* BRIEF: Exclude the pictures, then restate exactly each line of the data below from the first through the line containing "Disclaimer: No responsibility".

(TASK INPUT begins)

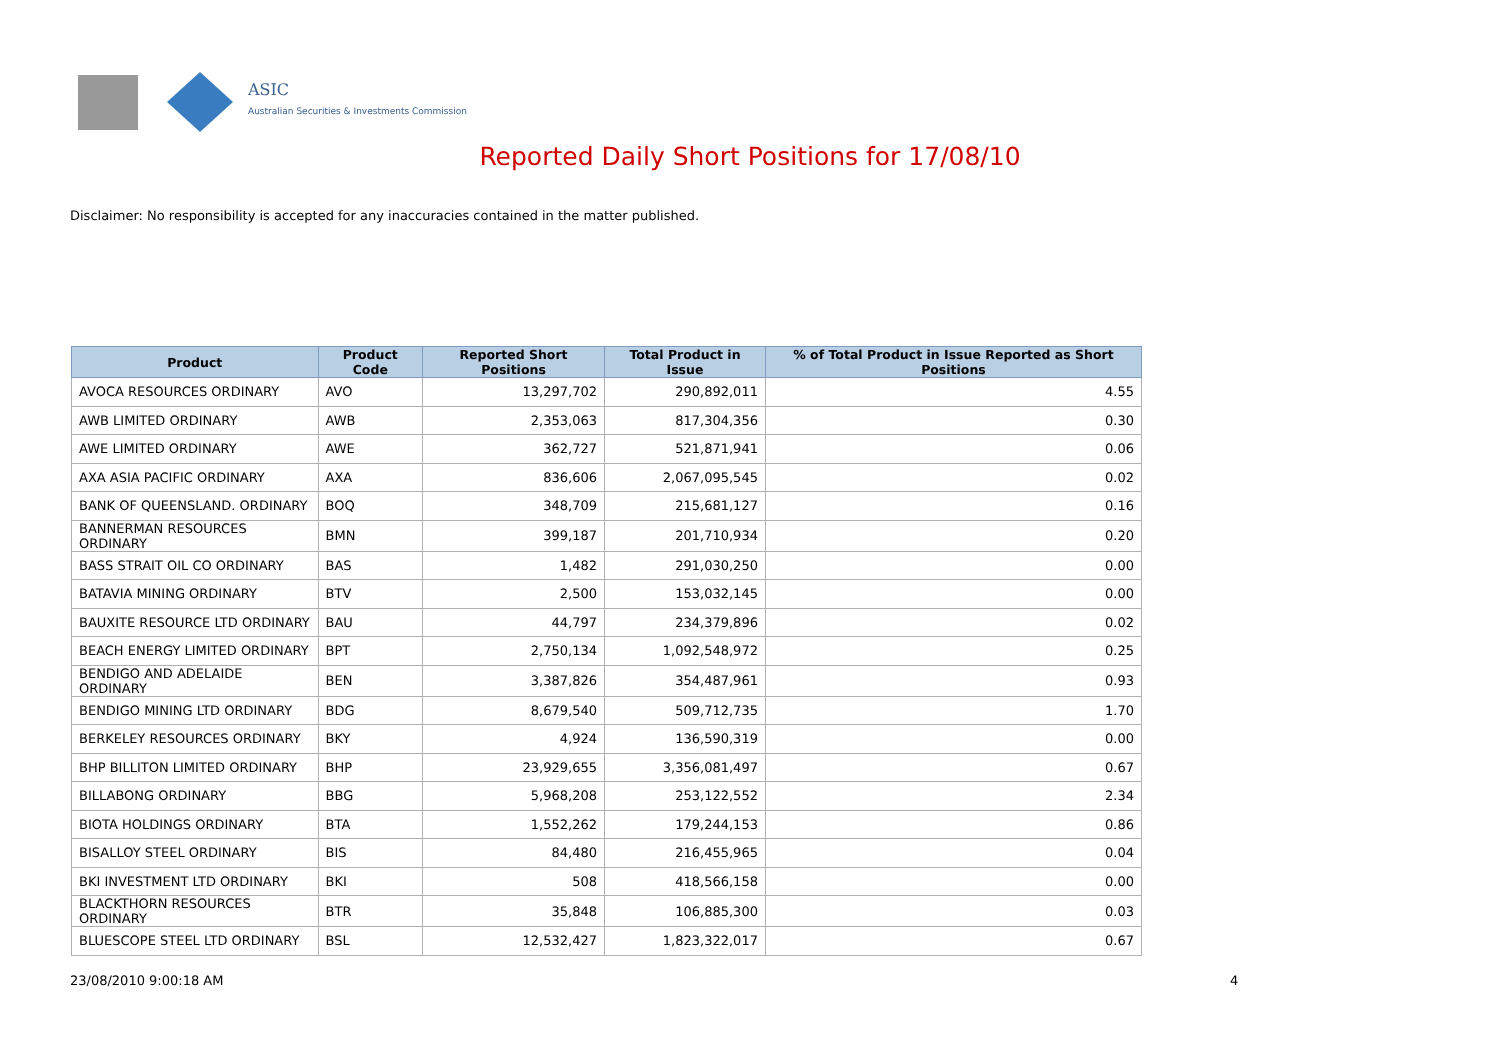ASIC
Australian Securities & Investments Commission
Reported Daily Short Positions for 17/08/10
Disclaimer: No responsibility is accepted for any inaccuracies contained in the matter published.
| Product | Product Code | Reported Short Positions | Total Product in Issue | % of Total Product in Issue Reported as Short Positions |
| --- | --- | --- | --- | --- |
| AVOCA RESOURCES ORDINARY | AVO | 13,297,702 | 290,892,011 | 4.55 |
| AWB LIMITED ORDINARY | AWB | 2,353,063 | 817,304,356 | 0.30 |
| AWE LIMITED ORDINARY | AWE | 362,727 | 521,871,941 | 0.06 |
| AXA ASIA PACIFIC ORDINARY | AXA | 836,606 | 2,067,095,545 | 0.02 |
| BANK OF QUEENSLAND. ORDINARY | BOQ | 348,709 | 215,681,127 | 0.16 |
| BANNERMAN RESOURCES ORDINARY | BMN | 399,187 | 201,710,934 | 0.20 |
| BASS STRAIT OIL CO ORDINARY | BAS | 1,482 | 291,030,250 | 0.00 |
| BATAVIA MINING ORDINARY | BTV | 2,500 | 153,032,145 | 0.00 |
| BAUXITE RESOURCE LTD ORDINARY | BAU | 44,797 | 234,379,896 | 0.02 |
| BEACH ENERGY LIMITED ORDINARY | BPT | 2,750,134 | 1,092,548,972 | 0.25 |
| BENDIGO AND ADELAIDE ORDINARY | BEN | 3,387,826 | 354,487,961 | 0.93 |
| BENDIGO MINING LTD ORDINARY | BDG | 8,679,540 | 509,712,735 | 1.70 |
| BERKELEY RESOURCES ORDINARY | BKY | 4,924 | 136,590,319 | 0.00 |
| BHP BILLITON LIMITED ORDINARY | BHP | 23,929,655 | 3,356,081,497 | 0.67 |
| BILLABONG ORDINARY | BBG | 5,968,208 | 253,122,552 | 2.34 |
| BIOTA HOLDINGS ORDINARY | BTA | 1,552,262 | 179,244,153 | 0.86 |
| BISALLOY STEEL ORDINARY | BIS | 84,480 | 216,455,965 | 0.04 |
| BKI INVESTMENT LTD ORDINARY | BKI | 508 | 418,566,158 | 0.00 |
| BLACKTHORN RESOURCES ORDINARY | BTR | 35,848 | 106,885,300 | 0.03 |
| BLUESCOPE STEEL LTD ORDINARY | BSL | 12,532,427 | 1,823,322,017 | 0.67 |
23/08/2010 9:00:18 AM 4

(TASK INPUT ends)

* WRITTEN ANSWER:
ASIC
Australian Securities & Investments Commission
Reported Daily Short Positions for 17/08/10
Disclaimer: No responsibility is accepted for any inaccuracies contained in the matter published.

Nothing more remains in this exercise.